### TEXT SEGMENT
== == ==

For Michael Cox, it was all about his dad. Nearly 30 years ago Michael’s father, James “Whistle” Cox, took first place in Key West’s annual Conch Shell Blowing Contest — a beloved annual event nicknamed the “Conch Honk.”
And though Michael lives in Colorado, quite a distance from Key West, he was determined to enter the 2014 contest and follow in his father’s footsteps.
“In 1986 my father was about the same age that I am today, so it was on my bucket list to come to Key West and do my duty and reclaim the family trophy,” Michael said.
On March 1, he did just that — winning the contest while playing the same shell his father had used to win in 1986.
This is not just any run-of-the-mill challenge. Now in its 52nd year, the quirky event draws dozens of contestants each year who are eager to share in a Key West tradition: testing their “pucker power” by trying to make music using the fluted, pink-lined conch shell.
Since the conch shell is not easy to play, some entrants only manage weird splutters or hoots — though some with hardy lungs can produce amazingly long, vigorous blasts.
Michael, however, refused to settle for a halfhearted attempt. He won the men’s division title by blowing a melodic two-toned blast that lasted about 30 seconds on his father’s shell — followed by part of the 1935 George Gershwin classic “Summertime” on a smaller shell.
“I realized that, to win this competition, I was going to need to learn how to play a song. So I practiced every night in my basement,” said Michael, who admitted that he spent two years preparing for the contest.
His father gave him a trumpet when he was a kid, and he learned how to buzz his lips and play it. Later he learned a technique called “circular breathing” — but despite those skills, Michael believes the shell itself contributed to his success.
“This was my father’s shell, so I knew that was going to give me a leg up,” he explained after his victory. “It’s already won one competition, and now I’m so happy it’s won another.”
Conch shell blowing, by the way, has been practiced in the Florida Keys for generations. Early settlers blew blasts to signal that a sinking ship had been spotted offshore, and native-born islanders are commonly called Conchs. The shell of the sturdy sea mollusk is a symbol of the island chain, which is also known as the Conch Republic.

== == ==

### SUPPLIED ENTRIES
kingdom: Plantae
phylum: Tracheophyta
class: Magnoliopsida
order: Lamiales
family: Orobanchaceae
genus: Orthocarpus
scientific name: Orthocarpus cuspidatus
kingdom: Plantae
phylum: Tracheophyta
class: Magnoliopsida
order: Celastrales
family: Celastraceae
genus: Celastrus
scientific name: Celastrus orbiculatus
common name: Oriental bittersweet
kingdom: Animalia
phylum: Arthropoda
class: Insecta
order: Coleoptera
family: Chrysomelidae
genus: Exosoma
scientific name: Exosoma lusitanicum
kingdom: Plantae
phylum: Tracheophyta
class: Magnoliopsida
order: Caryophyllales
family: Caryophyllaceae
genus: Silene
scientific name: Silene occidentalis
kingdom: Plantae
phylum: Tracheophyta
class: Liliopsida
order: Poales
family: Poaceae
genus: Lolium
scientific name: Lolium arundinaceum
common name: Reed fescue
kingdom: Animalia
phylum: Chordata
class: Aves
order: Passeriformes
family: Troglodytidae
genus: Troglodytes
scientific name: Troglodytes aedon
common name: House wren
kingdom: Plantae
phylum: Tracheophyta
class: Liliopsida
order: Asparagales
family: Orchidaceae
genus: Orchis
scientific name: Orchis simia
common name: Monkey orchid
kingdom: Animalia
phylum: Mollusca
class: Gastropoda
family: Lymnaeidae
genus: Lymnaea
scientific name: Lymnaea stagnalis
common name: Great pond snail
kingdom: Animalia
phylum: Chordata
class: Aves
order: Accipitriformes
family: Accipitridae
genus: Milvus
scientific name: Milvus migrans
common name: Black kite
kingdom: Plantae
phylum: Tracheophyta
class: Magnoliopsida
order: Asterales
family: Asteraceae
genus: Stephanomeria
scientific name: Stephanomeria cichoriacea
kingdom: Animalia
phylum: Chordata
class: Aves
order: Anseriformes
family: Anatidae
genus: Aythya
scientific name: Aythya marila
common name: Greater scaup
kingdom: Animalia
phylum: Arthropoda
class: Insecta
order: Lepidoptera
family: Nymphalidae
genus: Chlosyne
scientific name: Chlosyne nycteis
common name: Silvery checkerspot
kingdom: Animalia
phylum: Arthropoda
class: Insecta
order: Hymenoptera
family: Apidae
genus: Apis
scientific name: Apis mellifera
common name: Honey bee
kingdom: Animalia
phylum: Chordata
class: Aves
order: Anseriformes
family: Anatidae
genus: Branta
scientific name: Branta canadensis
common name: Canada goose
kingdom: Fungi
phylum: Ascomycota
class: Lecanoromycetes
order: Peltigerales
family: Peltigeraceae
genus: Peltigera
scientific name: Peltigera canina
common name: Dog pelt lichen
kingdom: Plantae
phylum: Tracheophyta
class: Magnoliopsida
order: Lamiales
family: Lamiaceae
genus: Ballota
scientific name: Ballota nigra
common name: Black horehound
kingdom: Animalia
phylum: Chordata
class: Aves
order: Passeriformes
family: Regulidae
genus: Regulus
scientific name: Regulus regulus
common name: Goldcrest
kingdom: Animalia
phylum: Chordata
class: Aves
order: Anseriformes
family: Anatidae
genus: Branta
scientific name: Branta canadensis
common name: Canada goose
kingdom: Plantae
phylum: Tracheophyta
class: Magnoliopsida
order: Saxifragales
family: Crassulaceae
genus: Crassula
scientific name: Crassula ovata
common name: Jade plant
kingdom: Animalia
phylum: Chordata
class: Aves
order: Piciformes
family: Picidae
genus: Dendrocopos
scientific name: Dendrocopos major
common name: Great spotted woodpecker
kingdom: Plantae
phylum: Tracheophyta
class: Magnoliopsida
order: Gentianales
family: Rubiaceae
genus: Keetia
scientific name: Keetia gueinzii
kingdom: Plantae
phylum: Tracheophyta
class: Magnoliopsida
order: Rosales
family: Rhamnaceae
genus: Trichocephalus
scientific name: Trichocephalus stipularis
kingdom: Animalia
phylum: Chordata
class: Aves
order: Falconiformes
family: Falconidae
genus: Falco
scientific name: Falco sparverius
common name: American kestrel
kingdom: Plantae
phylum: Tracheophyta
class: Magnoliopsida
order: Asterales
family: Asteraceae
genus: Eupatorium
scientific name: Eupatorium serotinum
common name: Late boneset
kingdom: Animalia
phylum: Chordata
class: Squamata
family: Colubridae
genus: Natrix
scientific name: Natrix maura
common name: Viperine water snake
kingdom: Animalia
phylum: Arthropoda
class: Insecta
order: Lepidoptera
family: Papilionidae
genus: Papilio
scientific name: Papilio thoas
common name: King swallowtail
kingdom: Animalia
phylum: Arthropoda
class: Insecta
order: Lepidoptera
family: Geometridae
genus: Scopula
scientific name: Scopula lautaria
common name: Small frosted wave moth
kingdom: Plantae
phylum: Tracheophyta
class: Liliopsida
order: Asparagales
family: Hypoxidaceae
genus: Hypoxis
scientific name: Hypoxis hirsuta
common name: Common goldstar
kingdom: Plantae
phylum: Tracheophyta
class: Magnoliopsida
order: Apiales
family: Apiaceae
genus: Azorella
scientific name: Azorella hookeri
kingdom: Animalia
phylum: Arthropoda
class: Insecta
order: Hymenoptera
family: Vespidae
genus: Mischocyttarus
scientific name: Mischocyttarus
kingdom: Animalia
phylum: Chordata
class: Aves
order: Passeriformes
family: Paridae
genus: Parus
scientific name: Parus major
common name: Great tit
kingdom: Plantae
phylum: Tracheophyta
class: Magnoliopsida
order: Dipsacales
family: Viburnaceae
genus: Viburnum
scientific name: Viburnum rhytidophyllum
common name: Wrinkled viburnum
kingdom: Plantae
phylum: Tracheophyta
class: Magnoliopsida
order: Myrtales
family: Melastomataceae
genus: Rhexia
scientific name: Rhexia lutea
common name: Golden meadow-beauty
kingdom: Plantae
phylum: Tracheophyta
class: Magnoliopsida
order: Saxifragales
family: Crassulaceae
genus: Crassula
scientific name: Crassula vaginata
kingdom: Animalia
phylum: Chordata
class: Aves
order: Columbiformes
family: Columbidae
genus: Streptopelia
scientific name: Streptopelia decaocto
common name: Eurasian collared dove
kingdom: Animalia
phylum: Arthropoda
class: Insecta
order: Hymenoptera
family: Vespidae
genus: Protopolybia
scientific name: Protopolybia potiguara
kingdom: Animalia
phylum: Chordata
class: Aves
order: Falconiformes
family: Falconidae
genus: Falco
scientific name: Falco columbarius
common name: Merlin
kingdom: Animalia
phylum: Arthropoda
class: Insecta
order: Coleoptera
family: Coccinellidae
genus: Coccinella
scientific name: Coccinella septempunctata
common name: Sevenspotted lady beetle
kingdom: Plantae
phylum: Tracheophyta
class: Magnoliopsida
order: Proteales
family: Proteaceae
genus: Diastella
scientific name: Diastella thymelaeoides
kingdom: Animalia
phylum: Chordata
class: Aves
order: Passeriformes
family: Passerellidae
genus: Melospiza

== == ==

### PROBLEM
From the article about the Key West conch shell contest, output the passage starting with "This is not" and going on through "long, vigorous blasts.", copied word for word.

### COMPLETE RESPONSE
This is not just any run-of-the-mill challenge. Now in its 52nd year, the quirky event draws dozens of contestants each year who are eager to share in a Key West tradition: testing their “pucker power” by trying to make music using the fluted, pink-lined conch shell.
Since the conch shell is not easy to play, some entrants only manage weird splutters or hoots — though some with hardy lungs can produce amazingly long, vigorous blasts.